### Extract provided
☆ ☆ ☆ ☆ ☆ ☆ ☆

I dig this. I can see that this would work well. It's a bit pricey; any reason why, say, 00 or 000 steel wool wouldn't to the same job?


----------



## Mucho Bocho (Feb 3, 2019)

Guys forced seasoning as such BS. cook on it, crank up the heat and use the thing. Its will season all right. Just keep acidic foods out of it. Also the notion of grandmother passing down some knowledge of how to season it sounds like conjecture too. Why do things the easy way when you can do them the hard way right. Guess some people still believe the earth is flat. Rubbish


----------



## stringer (Feb 3, 2019)

Michi said:


> I dig this. I can see that this would work well. It's a bit pricey; any reason why, say, 00 or 000 steel wool wouldn't to the same job?



Regular steel scrubbers/ steel wool is much more aggressive. It will damage your seasoning. The chain mail is just aggressive enough to get the job done. I use it to clean stainless steel pots and pans too, but it really works great with cast iron. They are super sturdy. You can find them cheaper online too. I just didn't want to link to Amazon.


----------



## Michi (Feb 3, 2019)

stringer said:


> The chain mail is just aggressive enough to get the job done. I use it to clean stainless steel pots and pans too, but it really works great with cast iron.

☆ ☆ ☆ ☆ ☆ ☆ ☆

### Problem description
Write out, word for word, the passage of the cast iron forum thread above that runs from "## Mucho Bocho" up to and including "stringer (Feb 3, 2019)".

☆ ☆ ☆ ☆ ☆ ☆ ☆

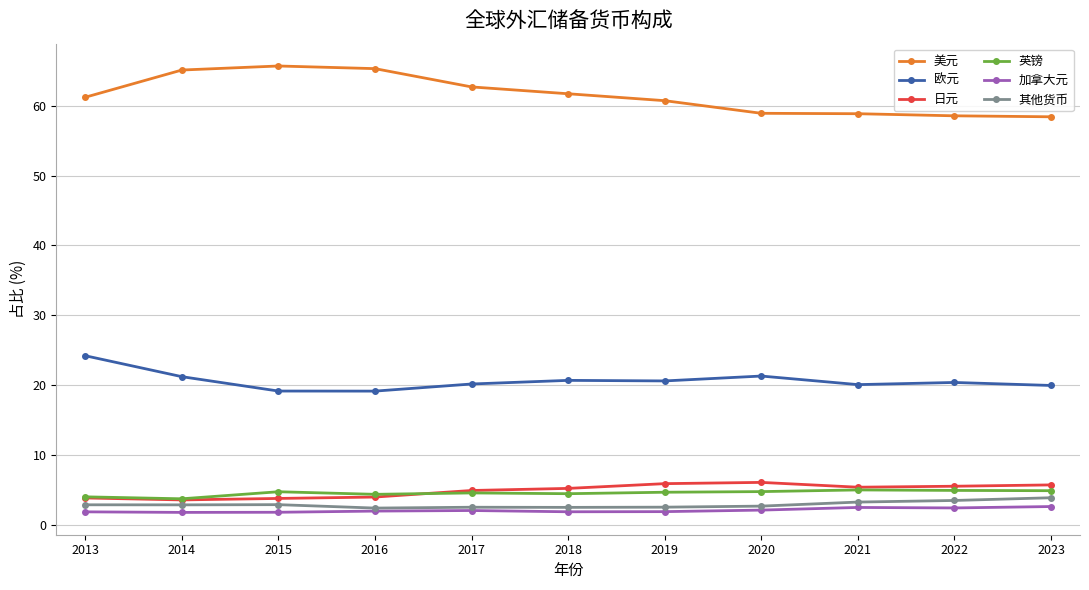

What is the difference between the highest and lowest values at 2014?

63.4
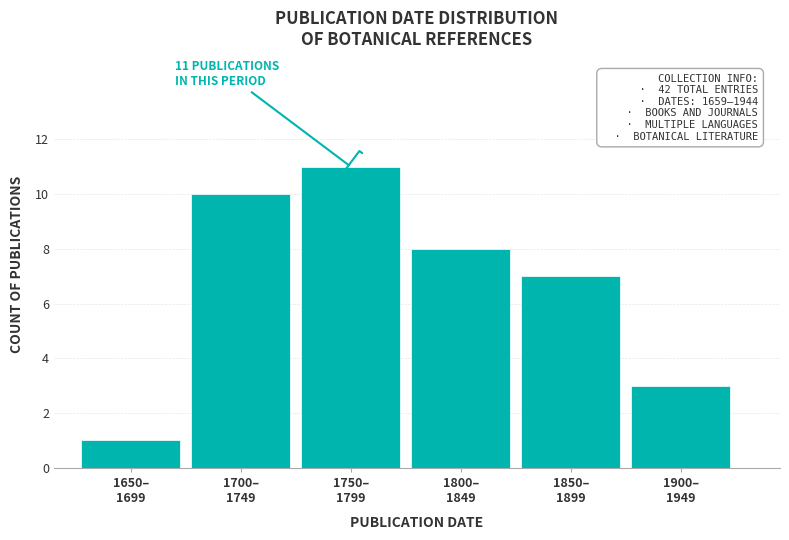

Reading left to right, list all the values displayed in this chart.

1	10	11	8	7	3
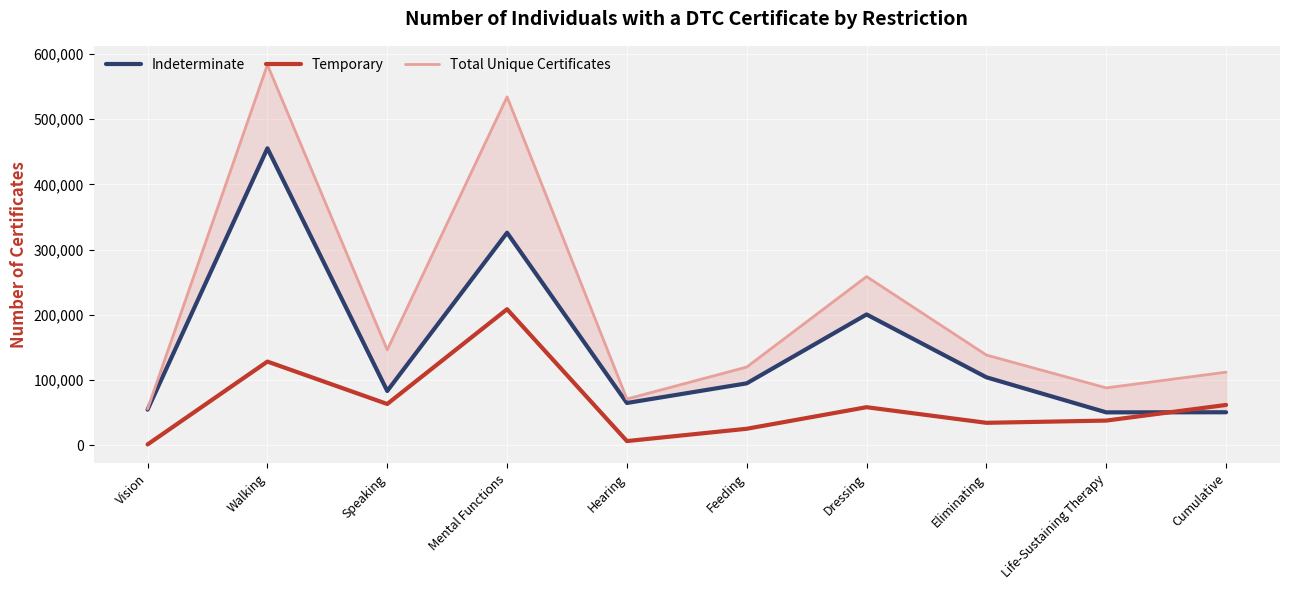

In Total Unique Certificates, how many points are lower than both neighbors (excluding endpoints)?

3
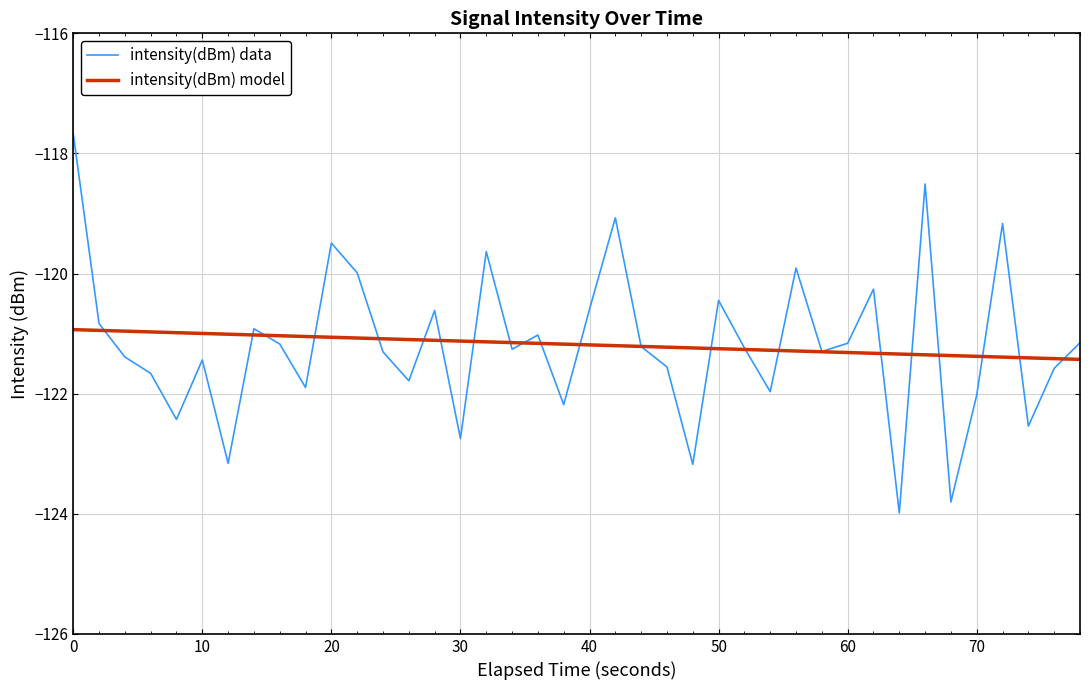

What is the greatest value displayed?

-117.7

☆ ☆ ☆ ☆ ☆ ☆ ☆

### Result for this exercise
## Mucho Bocho (Feb 3, 2019)

Guys forced seasoning as such BS. cook on it, crank up the heat and use the thing. Its will season all right. Just keep acidic foods out of it. Also the notion of grandmother passing down some knowledge of how to season it sounds like conjecture too. Why do things the easy way when you can do them the hard way right. Guess some people still believe the earth is flat. Rubbish


----------



## stringer (Feb 3, 2019)